*EXERCISE PROMPT*. Rewrite every line of the material below as a numbered list, leaving out any blank lines.

*SUPPLIED INFORMATION*.
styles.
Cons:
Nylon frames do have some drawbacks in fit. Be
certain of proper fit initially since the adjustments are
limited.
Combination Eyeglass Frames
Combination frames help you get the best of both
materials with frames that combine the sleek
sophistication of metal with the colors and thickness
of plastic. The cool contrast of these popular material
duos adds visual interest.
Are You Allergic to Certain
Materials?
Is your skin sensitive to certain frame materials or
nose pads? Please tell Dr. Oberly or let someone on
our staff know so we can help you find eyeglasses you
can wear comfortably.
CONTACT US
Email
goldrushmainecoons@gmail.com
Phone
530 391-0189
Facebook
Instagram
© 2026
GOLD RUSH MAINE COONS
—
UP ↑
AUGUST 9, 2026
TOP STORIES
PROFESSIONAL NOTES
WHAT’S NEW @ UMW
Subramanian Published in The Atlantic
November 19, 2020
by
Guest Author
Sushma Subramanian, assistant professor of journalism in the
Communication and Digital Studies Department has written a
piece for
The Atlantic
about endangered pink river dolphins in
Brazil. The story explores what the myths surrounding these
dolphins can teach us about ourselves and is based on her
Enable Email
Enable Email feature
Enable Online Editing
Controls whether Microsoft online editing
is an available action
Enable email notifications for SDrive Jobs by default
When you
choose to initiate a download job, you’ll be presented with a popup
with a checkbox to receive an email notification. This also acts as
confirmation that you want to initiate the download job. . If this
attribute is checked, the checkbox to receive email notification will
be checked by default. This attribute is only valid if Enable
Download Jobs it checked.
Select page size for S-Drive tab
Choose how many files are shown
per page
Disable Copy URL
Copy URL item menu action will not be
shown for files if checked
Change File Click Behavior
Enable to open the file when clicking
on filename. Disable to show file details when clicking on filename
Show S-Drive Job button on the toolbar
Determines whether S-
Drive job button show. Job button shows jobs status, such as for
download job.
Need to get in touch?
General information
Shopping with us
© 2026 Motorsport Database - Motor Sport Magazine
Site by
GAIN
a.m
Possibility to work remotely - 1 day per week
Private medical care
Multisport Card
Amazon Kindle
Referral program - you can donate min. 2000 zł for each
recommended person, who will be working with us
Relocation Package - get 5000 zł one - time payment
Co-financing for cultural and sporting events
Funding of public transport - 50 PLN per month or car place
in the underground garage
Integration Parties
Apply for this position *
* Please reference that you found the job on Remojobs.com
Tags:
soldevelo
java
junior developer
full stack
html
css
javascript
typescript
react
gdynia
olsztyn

*ANSWER TO THIS TASK*.
1. styles.
2. Cons:
3. Nylon frames do have some drawbacks in fit. Be
4. certain of proper fit initially since the adjustments are
5. limited.
6. Combination Eyeglass Frames
7. Combination frames help you get the best of both
8. materials with frames that combine the sleek
9. sophistication of metal with the colors and thickness
10. of plastic. The cool contrast of these popular material
11. duos adds visual interest.
12. Are You Allergic to Certain
13. Materials?
14. Is your skin sensitive to certain frame materials or
15. nose pads? Please tell Dr. Oberly or let someone on
16. our staff know so we can help you find eyeglasses you
17. can wear comfortably.
18. CONTACT US
19. Email
20. goldrushmainecoons@gmail.com
21. Phone
22. 530 391-0189
23. Facebook
24. Instagram
25. © 2026
26. GOLD RUSH MAINE COONS
27. —
28. UP ↑
29. AUGUST 9, 2026
30. TOP STORIES
31. PROFESSIONAL NOTES
32. WHAT’S NEW @ UMW
33. Subramanian Published in The Atlantic
34. November 19, 2020
35. by
36. Guest Author
37. Sushma Subramanian, assistant professor of journalism in the
38. Communication and Digital Studies Department has written a
39. piece for
40. The Atlantic
41. about endangered pink river dolphins in
42. Brazil. The story explores what the myths surrounding these
43. dolphins can teach us about ourselves and is based on her
44. Enable Email
45. Enable Email feature
46. Enable Online Editing
47. Controls whether Microsoft online editing
48. is an available action
49. Enable email notifications for SDrive Jobs by default
50. When you
51. choose to initiate a download job, you’ll be presented with a popup
52. with a checkbox to receive an email notification. This also acts as
53. confirmation that you want to initiate the download job. . If this
54. attribute is checked, the checkbox to receive email notification will
55. be checked by default. This attribute is only valid if Enable
56. Download Jobs it checked.
57. Select page size for S-Drive tab
58. Choose how many files are shown
59. per page
60. Disable Copy URL
61. Copy URL item menu action will not be
62. shown for files if checked
63. Change File Click Behavior
64. Enable to open the file when clicking
65. on filename. Disable to show file details when clicking on filename
66. Show S-Drive Job button on the toolbar
67. Determines whether S-
68. Drive job button show. Job button shows jobs status, such as for
69. download job.
70. Need to get in touch?
71. General information
72. Shopping with us
73. © 2026 Motorsport Database - Motor Sport Magazine
74. Site by
75. GAIN
76. a.m
77. Possibility to work remotely - 1 day per week
78. Private medical care
79. Multisport Card
80. Amazon Kindle
81. Referral program - you can donate min. 2000 zł for each
82. recommended person, who will be working with us
83. Relocation Package - get 5000 zł one - time payment
84. Co-financing for cultural and sporting events
85. Funding of public transport - 50 PLN per month or car place
86. in the underground garage
87. Integration Parties
88. Apply for this position *
89. * Please reference that you found the job on Remojobs.com
90. Tags:
91. soldevelo
92. java
93. junior developer
94. full stack
95. html
96. css
97. javascript
98. typescript
99. react
100. gdynia
101. olsztyn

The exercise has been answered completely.